Comment extorque-t-on une signature ? Tout simplement, en abusant de la confiance des gens. Les équipes de recherche sont souvent amenées à demander des crédits et à remplir des formulaires. Ces démarches sont le plus souvent effectuées au dernier moment. Dans la précipitation, le responsable parcours le laboratoire pour recueillir officiellement les signatures des membres. C’est une simple formalité puisque les crédits sont demandés pour développer des travaux auxquels participent les chercheurs du groupe. Et effectivement, nous avions signé à notre insu pour un engagement vis-à-vis de l’INSERM. C’est comme si un responsable d’une société HLM vous demande une signature pour planter quelques arbres dans la résidence, et que vous découvrez quelques mois plus tard que vous avez résilié votre contrat et que vous avez quelques semaines pour décamper.

La situation était alambiquée. Notre technicienne ne se souvenait pas d’avoir signé le document en question. Je fus convoqué par le Directeur à propos de cette affaire, et appris par ailleurs que Chantal M*** avait reçu l’ordre de quitter l’institut dans la semaine qui suivait. Méchant conflit. Apparemment, les M*** avaient agit dans la plus grande discrétion, sans doute poussé par leur méfiance, sans discussion préalable avec les deux Directeurs de l’institut, ce qui semblait la moindre des choses. Je devais être survolté puisque la secrétaire de l’institut me recommanda d’être très prudent dans cette affaire qui sentait le sévère règlement de comptes. Même conseil de la direction.
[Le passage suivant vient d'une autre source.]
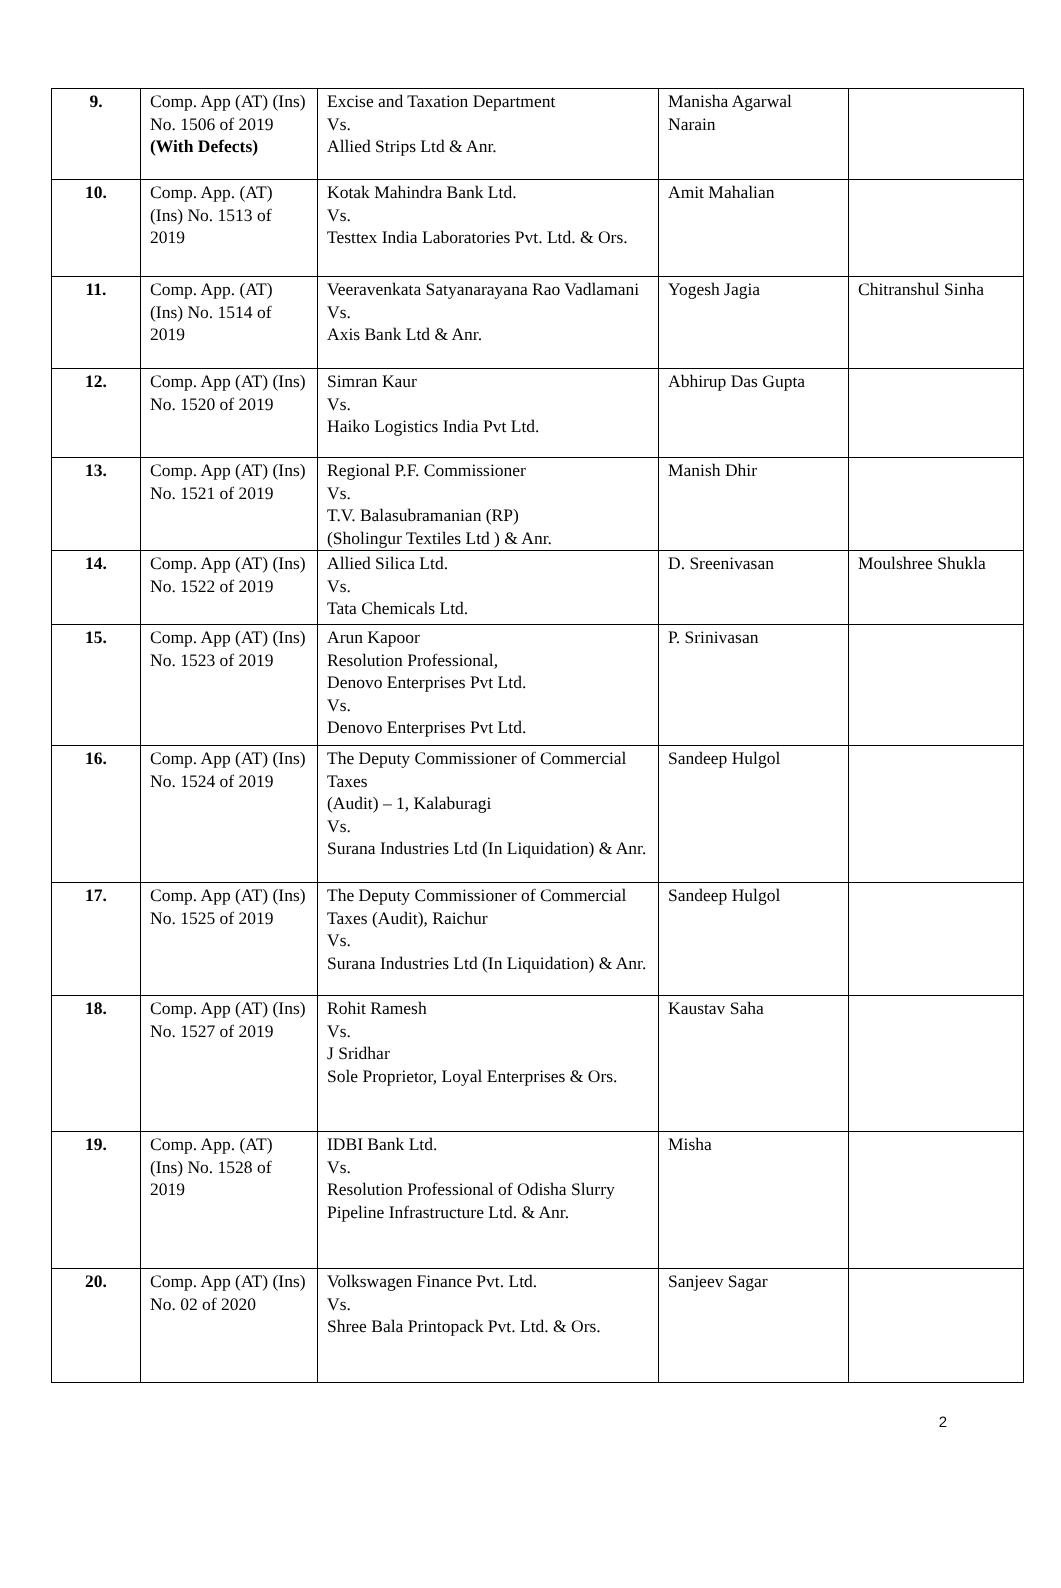| 9. | Comp. App (AT) (Ins) No. 1506 of 2019 (With Defects) | Excise and Taxation Department Vs. Allied Strips Ltd & Anr. | Manisha Agarwal Narain | |
| 10. | Comp. App. (AT) (Ins) No. 1513 of 2019 | Kotak Mahindra Bank Ltd. Vs. Testtex India Laboratories Pvt. Ltd. & Ors. | Amit Mahalian | |
| 11. | Comp. App. (AT) (Ins) No. 1514 of 2019 | Veeravenkata Satyanarayana Rao Vadlamani Vs. Axis Bank Ltd & Anr. | Yogesh Jagia | Chitranshul Sinha |
| 12. | Comp. App (AT) (Ins) No. 1520 of 2019 | Simran Kaur Vs. Haiko Logistics India Pvt Ltd. | Abhirup Das Gupta | |
| 13. | Comp. App (AT) (Ins) No. 1521 of 2019 | Regional P.F. Commissioner Vs. T.V. Balasubramanian (RP) (Sholingur Textiles Ltd ) & Anr. | Manish Dhir | |
| 14. | Comp. App (AT) (Ins) No. 1522 of 2019 | Allied Silica Ltd. Vs. Tata Chemicals Ltd. | D. Sreenivasan | Moulshree Shukla |
| 15. | Comp. App (AT) (Ins) No. 1523 of 2019 | Arun Kapoor Resolution Professional, Denovo Enterprises Pvt Ltd. Vs. Denovo Enterprises Pvt Ltd. | P. Srinivasan | |
| 16. | Comp. App (AT) (Ins) No. 1524 of 2019 | The Deputy Commissioner of Commercial Taxes (Audit) – 1, Kalaburagi Vs. Surana Industries Ltd (In Liquidation) & Anr. | Sandeep Hulgol | |
| 17. | Comp. App (AT) (Ins) No. 1525 of 2019 | The Deputy Commissioner of Commercial Taxes (Audit), Raichur Vs. Surana Industries Ltd (In Liquidation) & Anr. | Sandeep Hulgol | |
| 18. | Comp. App (AT) (Ins) No. 1527 of 2019 | Rohit Ramesh Vs. J Sridhar Sole Proprietor, Loyal Enterprises & Ors. | Kaustav Saha | |
| 19. | Comp. App. (AT) (Ins) No. 1528 of 2019 | IDBI Bank Ltd. Vs. Resolution Professional of Odisha Slurry Pipeline Infrastructure Ltd. & Anr. | Misha | |
| 20. | Comp. App (AT) (Ins) No. 02 of 2020 | Volkswagen Finance Pvt. Ltd. Vs. Shree Bala Printopack Pvt. Ltd. & Ors. | Sanjeev Sagar | |
2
C’est à ce moment que Jean M*** m’informa de ce contrat en me demandant une participation enthousiaste. Il n’hésita pas à vendre scientifiquement le projet, évoquant des collaborations avec une équipe d’immunologistes. Je l’ai trouvé bien maladroit. Ce qui se comprend car à sa place, on ne peut être fier d’agir ainsi, quant à moi, je fis semblant d’être intéressé, sans afficher une joie particulière. Le lendemain, visite au Directeur qui n’avait pas le projet, et me recommandait de ne pas me montrer chez Paul C*** Je ne comprenais qu’à moitié. La direction avait un plan. Je téléphonais le matin à l’administration de l’INSERM pour m’enquérir de l’existence du contrat jeune formation, puis fit un saut l’après-midi, mais curieusement, le document en question n’y était plus. Cela sentait le roussi. Je tentais de faire une diversion, bien dérisoire, en affichant mon côté tête de mule face à Jean M***, faisant remarquer mon absence parmi les gens remerciés sur la thèse de Claudine, alors que je pouvais y prétendre. Mais celui-ci bottait en touche et ne se mouillait pas, prétextant à juste titre que cette décision n’était pas de son ressort. Deux jours plus tard, nous nous expliquions à propos d’une agitation créée autour de cette thèse, avec à la clé une remarque à propos de ma visite impromptue à l’administration de l’INSERM. Visiblement, certaines personnes étaient dans la connivence et avaient prévenu Jean M*** qui semblait contrôler la situation. C’était sans compter notre technicienne. Celle-ci adressa au Président*** une lettre l’informant qu’elle n’avait pas signé le document envoyé à l’INSERM. Un incendie venait d’être allumé...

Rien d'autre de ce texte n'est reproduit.